Friday, 21 September 2012

The Experiment - real and 2001 version

The 2010 film 'The Experiment' is a remake of the 2001 German film ‘Das experiment’ by Oliver Hirschbiegel; based on Mario Giordano's novel Black Box, which resembles Philip Zimbardo's Stanford prison experiment of 1971.

Stanford prison experiment

  • The ‘Stanford prison experiment’ was a study of the psychological effects of becoming a prisoner or prison guard. The experiment was held at Stanford University from August 14 to August 20 of 1971 led by psychology professor Philip Zimbardo.
  •  It was funded by the US Office of Naval Research and was of interest to both the US Navy and Marine Corps as an investigation into the causes of conflict between military guards and prisoners.
  • Twenty-four male students were selected to take on randomly assigned roles of prisoners and guards in a fake prison.

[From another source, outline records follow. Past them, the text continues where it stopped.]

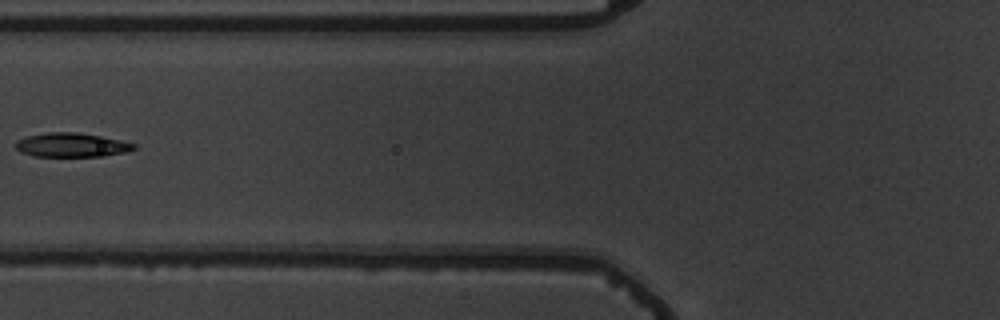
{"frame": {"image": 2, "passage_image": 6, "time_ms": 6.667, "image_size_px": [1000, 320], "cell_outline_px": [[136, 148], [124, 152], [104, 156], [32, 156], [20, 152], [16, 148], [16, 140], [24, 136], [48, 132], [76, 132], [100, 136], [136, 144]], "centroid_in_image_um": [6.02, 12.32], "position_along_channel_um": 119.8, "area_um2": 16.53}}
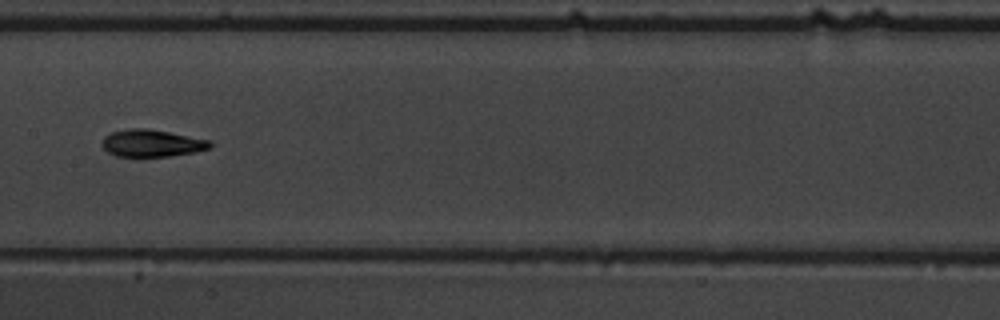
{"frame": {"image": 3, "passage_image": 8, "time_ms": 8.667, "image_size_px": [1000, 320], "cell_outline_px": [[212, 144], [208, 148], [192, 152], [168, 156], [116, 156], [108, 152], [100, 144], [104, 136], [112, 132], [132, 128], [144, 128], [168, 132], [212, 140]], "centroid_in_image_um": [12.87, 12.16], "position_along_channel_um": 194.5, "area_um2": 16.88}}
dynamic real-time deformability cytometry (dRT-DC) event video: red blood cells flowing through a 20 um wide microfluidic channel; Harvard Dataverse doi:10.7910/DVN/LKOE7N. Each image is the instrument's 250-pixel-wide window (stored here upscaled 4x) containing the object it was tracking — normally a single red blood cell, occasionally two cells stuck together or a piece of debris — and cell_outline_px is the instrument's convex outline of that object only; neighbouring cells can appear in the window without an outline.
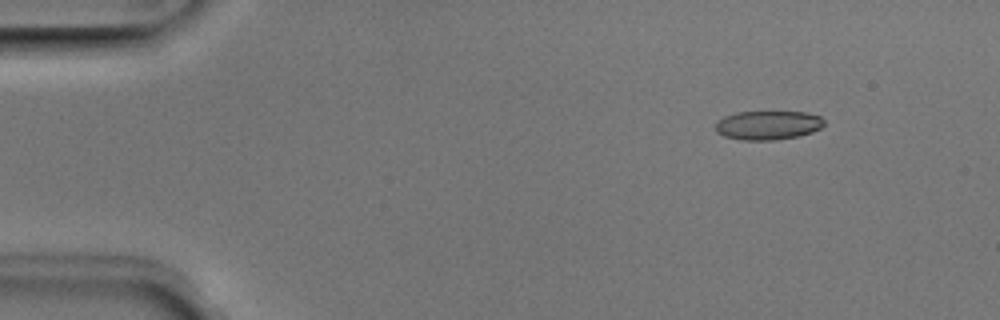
{"species": "Egyptian fruit bat (a non-hibernating species)", "species_latin": "Rousettus aegyptiacus", "temperature_condition": "room temperature", "stored_images_in_passage": 47, "camera_frame_rate_fps": 3000, "um_per_image_px": 0.085, "animal": {"sex": "male"}, "frame": {"image": 1, "passage_image": 2, "time_ms": 0.333, "image_size_px": [1000, 320], "cell_outline_px": [[824, 124], [820, 128], [812, 132], [800, 136], [776, 140], [740, 140], [724, 136], [716, 132], [716, 120], [724, 116], [736, 112], [804, 112], [820, 116], [824, 120]], "centroid_in_image_um": [65.26, 10.65], "position_along_channel_um": 19.7, "area_um2": 18.5}}
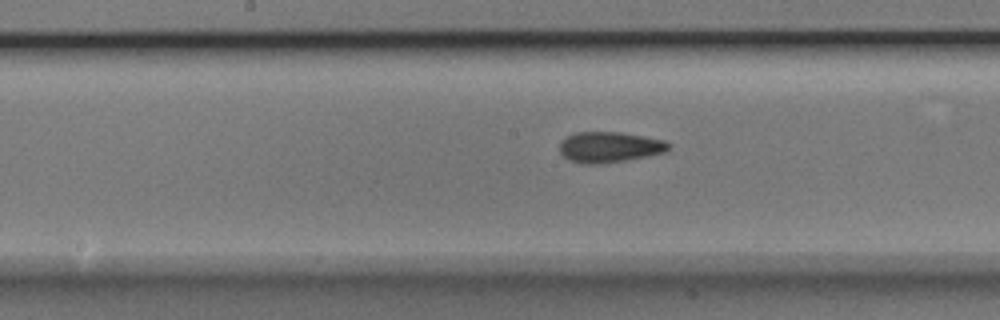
{"frame": {"image": 2, "passage_image": 22, "time_ms": 7.0, "image_size_px": [1000, 320], "cell_outline_px": [[672, 144], [664, 152], [648, 156], [624, 160], [596, 164], [584, 164], [568, 160], [560, 152], [560, 144], [564, 136], [576, 132], [620, 132], [644, 136], [664, 140]], "centroid_in_image_um": [51.78, 12.49], "position_along_channel_um": 196.4, "area_um2": 19.48}}
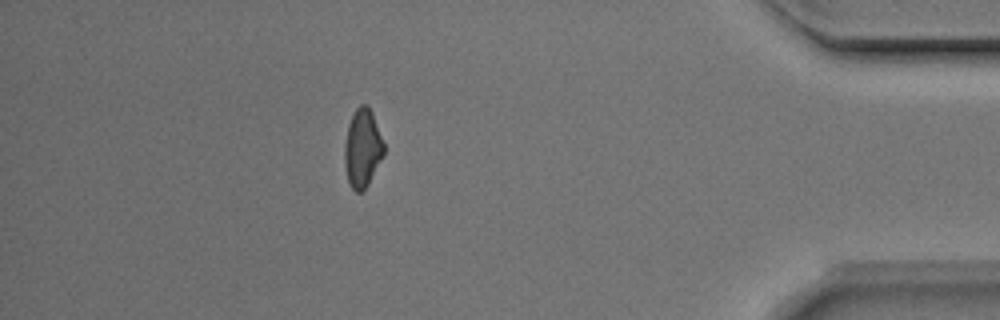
{"frame": {"image": 3, "passage_image": 41, "time_ms": 13.333, "image_size_px": [1000, 320], "cell_outline_px": [[384, 156], [368, 184], [360, 192], [356, 192], [352, 188], [348, 180], [344, 164], [344, 144], [348, 124], [356, 108], [360, 104], [368, 104], [372, 112], [384, 144]], "centroid_in_image_um": [30.81, 12.58], "position_along_channel_um": 404.4, "area_um2": 17.98}, "authors_computed_cell_mechanics": {"area_um2": 18.9584, "velocity_mm_per_s": 3.9905, "shape_relaxation_time_tau1_ms": 5.6478, "shape_relaxation_time_tau2_ms": 1.6039, "deformation_change_tau1": 0.1576, "deformation_change_tau2": 0.0992}}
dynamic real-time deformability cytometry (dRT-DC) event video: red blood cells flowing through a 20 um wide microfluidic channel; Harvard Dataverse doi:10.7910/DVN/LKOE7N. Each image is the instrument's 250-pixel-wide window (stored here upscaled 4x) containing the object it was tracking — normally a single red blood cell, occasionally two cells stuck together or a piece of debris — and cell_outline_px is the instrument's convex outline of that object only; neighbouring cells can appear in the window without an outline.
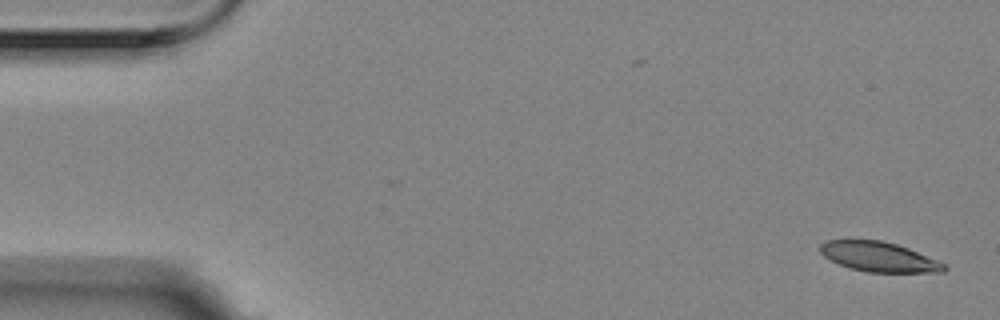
{"species": "Egyptian fruit bat (a non-hibernating species)", "species_latin": "Rousettus aegyptiacus", "temperature_condition": "room temperature", "stored_images_in_passage": 6, "camera_frame_rate_fps": 3000, "um_per_image_px": 0.085, "animal": {"sex": "female"}, "frame": {"image": 1, "passage_image": 1, "time_ms": 0.0, "image_size_px": [1000, 320], "cell_outline_px": [[948, 268], [944, 272], [868, 272], [852, 268], [840, 264], [824, 256], [820, 252], [820, 244], [828, 240], [880, 240], [896, 244], [908, 248], [936, 260], [944, 264]], "centroid_in_image_um": [74.71, 21.83], "position_along_channel_um": 10.3, "area_um2": 21.15}}
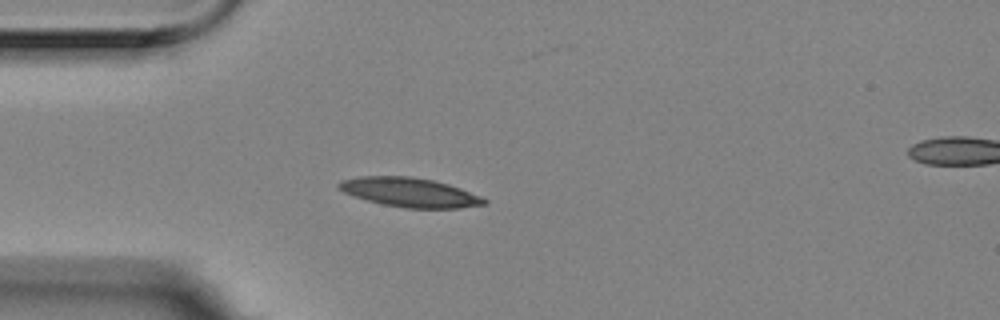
{"frame": {"image": 2, "passage_image": 5, "time_ms": 1.333, "image_size_px": [1000, 320], "cell_outline_px": [[488, 204], [460, 208], [404, 208], [380, 204], [344, 192], [336, 188], [336, 184], [340, 180], [360, 176], [412, 176], [432, 180], [448, 184], [460, 188], [480, 196], [488, 200]], "centroid_in_image_um": [34.81, 16.35], "position_along_channel_um": 50.2, "area_um2": 24.85}}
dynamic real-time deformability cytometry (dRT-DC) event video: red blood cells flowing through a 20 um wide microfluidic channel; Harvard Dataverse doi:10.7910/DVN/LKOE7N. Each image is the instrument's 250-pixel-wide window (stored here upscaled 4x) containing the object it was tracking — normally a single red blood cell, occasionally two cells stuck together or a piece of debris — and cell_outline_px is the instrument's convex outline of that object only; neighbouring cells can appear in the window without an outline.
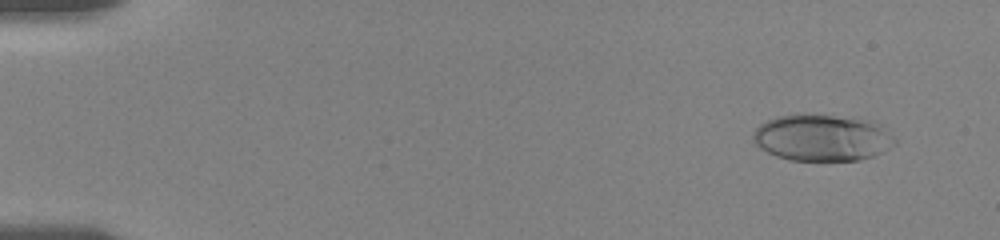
{"species": "human", "species_latin": "Homo sapiens", "temperature_condition": "room temperature", "stored_images_in_passage": 56, "camera_frame_rate_fps": 3000, "um_per_image_px": 0.085, "donor": {"sex": "female"}, "frame": {"image": 1, "passage_image": 4, "time_ms": 1.0, "image_size_px": [1000, 240], "cell_outline_px": [[896, 144], [884, 152], [860, 160], [792, 160], [776, 156], [760, 148], [752, 140], [752, 132], [760, 124], [776, 116], [800, 112], [804, 112], [852, 116], [872, 120], [880, 124], [896, 140]], "centroid_in_image_um": [69.88, 11.66], "position_along_channel_um": 15.1, "area_um2": 39.48}}
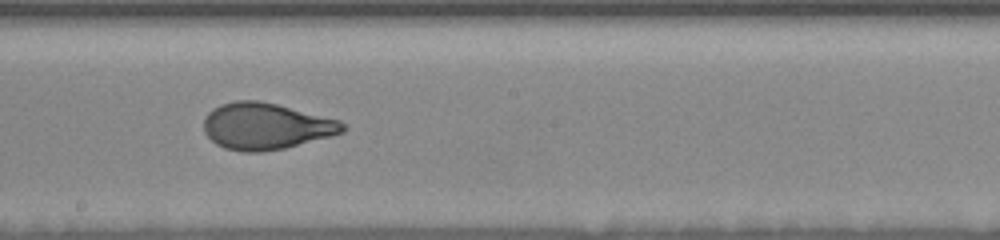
{"frame": {"image": 2, "passage_image": 32, "time_ms": 10.333, "image_size_px": [1000, 240], "cell_outline_px": [[348, 128], [344, 132], [332, 136], [284, 148], [260, 152], [244, 152], [224, 148], [216, 144], [204, 132], [204, 116], [212, 108], [220, 104], [236, 100], [260, 100], [340, 120]], "centroid_in_image_um": [22.59, 10.72], "position_along_channel_um": 225.6, "area_um2": 37.8}}
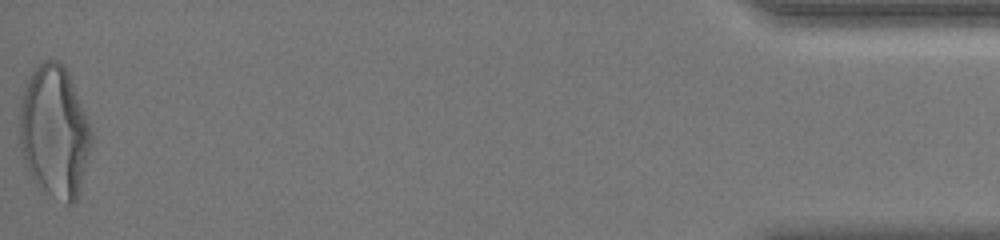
{"frame": {"image": 3, "passage_image": 56, "time_ms": 18.333, "image_size_px": [1000, 240], "cell_outline_px": [[92, 140], [80, 188], [76, 200], [72, 204], [68, 204], [52, 196], [32, 176], [24, 160], [20, 148], [20, 104], [24, 88], [32, 68], [44, 60], [60, 60], [64, 64], [68, 72], [92, 132]], "centroid_in_image_um": [4.61, 11.13], "position_along_channel_um": 430.6, "area_um2": 54.51}, "authors_computed_cell_mechanics": {"area_um2": 37.9457, "velocity_mm_per_s": 3.6187, "shape_relaxation_time_tau1_ms": 5.0073, "shape_relaxation_time_tau2_ms": 0.7621, "deformation_change_tau1": 0.1956, "deformation_change_tau2": 0.0719}}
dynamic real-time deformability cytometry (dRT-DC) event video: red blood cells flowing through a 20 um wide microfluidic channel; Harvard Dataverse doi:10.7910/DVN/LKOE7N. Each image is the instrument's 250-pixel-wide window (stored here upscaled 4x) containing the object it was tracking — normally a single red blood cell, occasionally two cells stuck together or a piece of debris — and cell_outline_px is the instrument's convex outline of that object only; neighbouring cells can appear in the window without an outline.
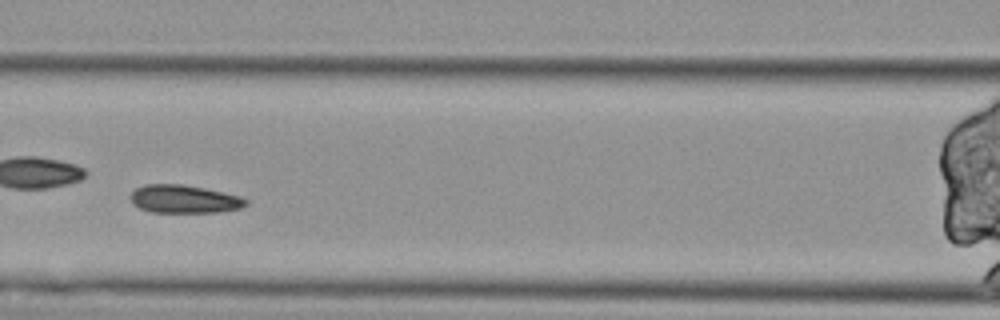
{"species": "Egyptian fruit bat (a non-hibernating species)", "species_latin": "Rousettus aegyptiacus", "temperature_condition": "cold", "stored_images_in_passage": 57, "camera_frame_rate_fps": 3000, "um_per_image_px": 0.085, "animal": {"sex": "female"}, "frame": {"image": 1, "passage_image": 25, "time_ms": 8.0, "image_size_px": [1000, 320], "cell_outline_px": [[248, 204], [240, 208], [220, 212], [152, 212], [140, 208], [132, 204], [128, 196], [136, 188], [144, 184], [180, 184], [204, 188], [240, 196], [248, 200]], "centroid_in_image_um": [15.62, 16.92], "position_along_channel_um": 151.0, "area_um2": 18.96}}
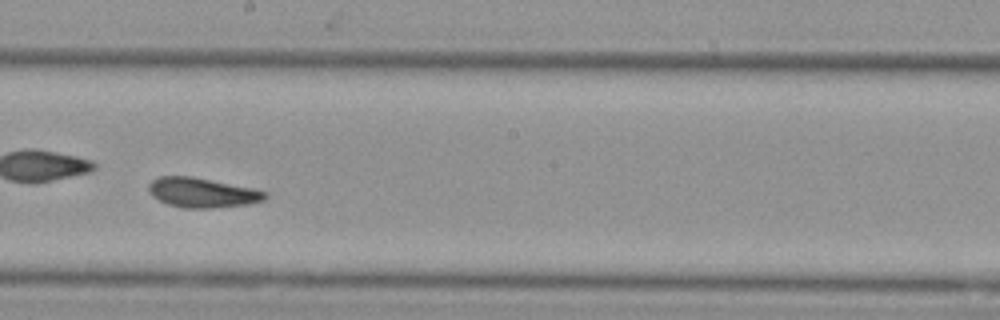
{"frame": {"image": 2, "passage_image": 32, "time_ms": 10.333, "image_size_px": [1000, 320], "cell_outline_px": [[268, 196], [264, 200], [248, 204], [212, 208], [184, 208], [168, 204], [152, 196], [148, 188], [148, 184], [152, 180], [160, 176], [192, 176], [256, 188], [268, 192]], "centroid_in_image_um": [17.23, 16.36], "position_along_channel_um": 231.0, "area_um2": 20.35}, "authors_computed_cell_mechanics": {"area_um2": 20.5768, "velocity_mm_per_s": 3.4636, "shape_relaxation_time_tau1_ms": null, "shape_relaxation_time_tau2_ms": 3.0135, "deformation_change_tau1": null, "deformation_change_tau2": 0.0918}}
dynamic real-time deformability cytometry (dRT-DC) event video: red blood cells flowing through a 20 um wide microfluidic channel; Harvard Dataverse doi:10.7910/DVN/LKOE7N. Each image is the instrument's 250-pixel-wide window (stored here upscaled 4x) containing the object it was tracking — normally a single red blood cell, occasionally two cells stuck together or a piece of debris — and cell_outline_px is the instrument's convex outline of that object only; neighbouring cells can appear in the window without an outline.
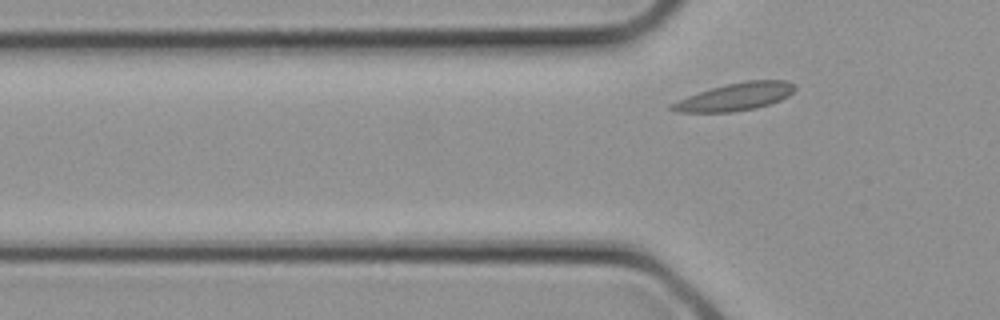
{"species": "common noctule bat (a hibernating species)", "species_latin": "Nyctalus noctula", "temperature_condition": "cold", "stored_images_in_passage": 2, "camera_frame_rate_fps": 3000, "um_per_image_px": 0.085, "animal": {"sex": "female", "body_mass_g": 21.9}, "frame": {"image": 1, "passage_image": 2, "time_ms": 0.333, "image_size_px": [1000, 320], "cell_outline_px": [[796, 88], [788, 96], [780, 100], [756, 108], [732, 112], [676, 112], [668, 108], [668, 104], [688, 96], [712, 88], [728, 84], [748, 80], [788, 80], [796, 84]], "centroid_in_image_um": [62.5, 8.23], "position_along_channel_um": 63.3, "area_um2": 19.71}}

The participants took on their roles well beyond Zimbardo's expectations, as the guards enforced punishments and ultimately subjected some of the prisoners to psychological torture
  • Many of the prisoners passively accepted psychological abuse and, at the request of the guards, were willing to harass other prisoners who attempted to stop it. The experiment even affected Zimbardo himself, who, in his role as the superintendent and in control of the guards, permitted the abuse to continue. 
  • Two of the prisoners quit the experiment early and the entire experiment was abruptly stopped after only six days. Some of the experiment was filmed and pieces of footage are publicly available.
Differences between Das Experiment 2001 and The Experiment 2010 are:

  • Reasons behind guards power obsessions
  • More people are killed in the original
  • The researchers are captured in the original whereas the remake only shows them allowing the experiment to continue
  • The final scene of the original is a news report whereas the remake ends with ‘no.77’ going to India.